__Task instructions__
Give back exactly the lines of the data below, starting with the line that has "Aspect Ratio ist" and going on through the line that has "der TreeMap adjazent".

--------------------------------

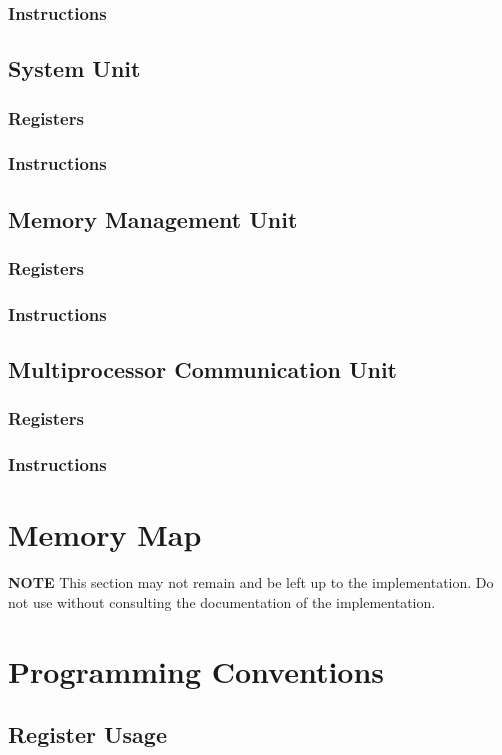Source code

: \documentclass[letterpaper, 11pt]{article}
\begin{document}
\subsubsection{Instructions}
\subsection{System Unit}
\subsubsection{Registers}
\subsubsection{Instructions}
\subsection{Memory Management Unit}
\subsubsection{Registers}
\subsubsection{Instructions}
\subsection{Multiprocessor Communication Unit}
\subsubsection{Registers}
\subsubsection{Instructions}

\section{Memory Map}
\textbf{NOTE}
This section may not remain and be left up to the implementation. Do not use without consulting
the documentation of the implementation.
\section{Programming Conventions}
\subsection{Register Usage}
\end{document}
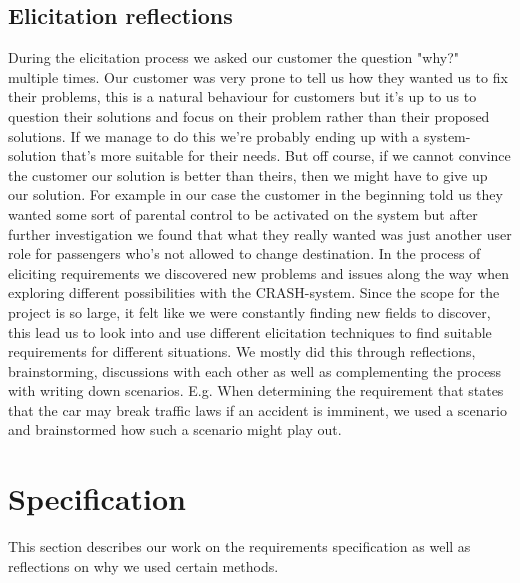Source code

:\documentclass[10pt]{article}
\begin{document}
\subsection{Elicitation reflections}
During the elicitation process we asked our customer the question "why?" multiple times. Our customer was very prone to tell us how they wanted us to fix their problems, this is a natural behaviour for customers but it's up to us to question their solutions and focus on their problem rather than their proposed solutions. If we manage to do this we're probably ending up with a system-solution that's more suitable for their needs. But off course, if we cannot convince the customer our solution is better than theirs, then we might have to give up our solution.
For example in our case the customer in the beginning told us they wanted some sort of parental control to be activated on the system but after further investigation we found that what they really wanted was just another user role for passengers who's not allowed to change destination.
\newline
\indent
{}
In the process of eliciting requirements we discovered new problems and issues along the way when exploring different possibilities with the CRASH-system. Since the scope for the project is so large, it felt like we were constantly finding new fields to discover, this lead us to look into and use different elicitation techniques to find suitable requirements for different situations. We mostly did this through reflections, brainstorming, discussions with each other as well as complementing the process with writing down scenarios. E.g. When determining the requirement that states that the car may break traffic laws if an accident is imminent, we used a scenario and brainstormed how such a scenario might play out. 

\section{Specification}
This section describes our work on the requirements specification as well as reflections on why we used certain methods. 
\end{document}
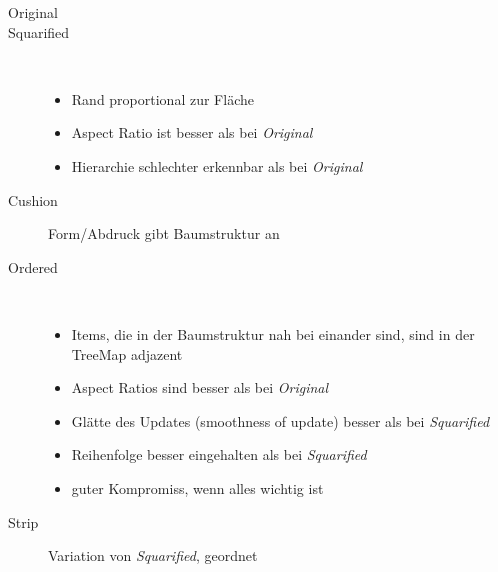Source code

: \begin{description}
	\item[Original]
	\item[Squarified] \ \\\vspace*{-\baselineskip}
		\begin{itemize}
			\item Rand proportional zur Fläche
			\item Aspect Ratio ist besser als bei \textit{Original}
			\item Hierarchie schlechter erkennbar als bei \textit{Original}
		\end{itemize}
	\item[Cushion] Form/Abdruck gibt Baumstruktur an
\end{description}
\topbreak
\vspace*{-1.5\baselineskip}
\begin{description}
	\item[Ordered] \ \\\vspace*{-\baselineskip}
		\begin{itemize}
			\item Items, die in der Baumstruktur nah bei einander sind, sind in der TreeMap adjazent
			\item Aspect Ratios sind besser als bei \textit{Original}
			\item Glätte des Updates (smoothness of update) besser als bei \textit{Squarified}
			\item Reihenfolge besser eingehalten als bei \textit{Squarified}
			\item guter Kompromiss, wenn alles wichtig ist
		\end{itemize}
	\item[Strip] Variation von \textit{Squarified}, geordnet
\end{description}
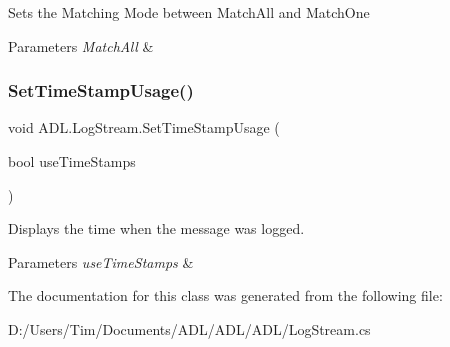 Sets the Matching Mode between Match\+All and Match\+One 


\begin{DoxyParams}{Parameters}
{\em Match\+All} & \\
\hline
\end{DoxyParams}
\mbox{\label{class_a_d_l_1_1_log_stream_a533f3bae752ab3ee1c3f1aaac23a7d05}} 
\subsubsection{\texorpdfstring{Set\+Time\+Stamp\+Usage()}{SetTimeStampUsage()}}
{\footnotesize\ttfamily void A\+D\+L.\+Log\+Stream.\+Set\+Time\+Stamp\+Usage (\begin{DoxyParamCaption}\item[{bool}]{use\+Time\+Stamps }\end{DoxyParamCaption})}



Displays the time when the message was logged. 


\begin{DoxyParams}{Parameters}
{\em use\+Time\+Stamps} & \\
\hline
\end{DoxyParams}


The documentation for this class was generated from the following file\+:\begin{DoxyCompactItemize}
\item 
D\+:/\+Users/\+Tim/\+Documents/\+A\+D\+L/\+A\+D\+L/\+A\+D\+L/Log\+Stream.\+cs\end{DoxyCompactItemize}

--------------------------------

__Problem solution__
			\item Aspect Ratio ist besser als bei \textit{Original}
			\item Hierarchie schlechter erkennbar als bei \textit{Original}
		\end{itemize}
	\item[Cushion] Form/Abdruck gibt Baumstruktur an
\end{description}
\topbreak
\vspace*{-1.5\baselineskip}
\begin{description}
	\item[Ordered] \ \\\vspace*{-\baselineskip}
		\begin{itemize}
			\item Items, die in der Baumstruktur nah bei einander sind, sind in der TreeMap adjazent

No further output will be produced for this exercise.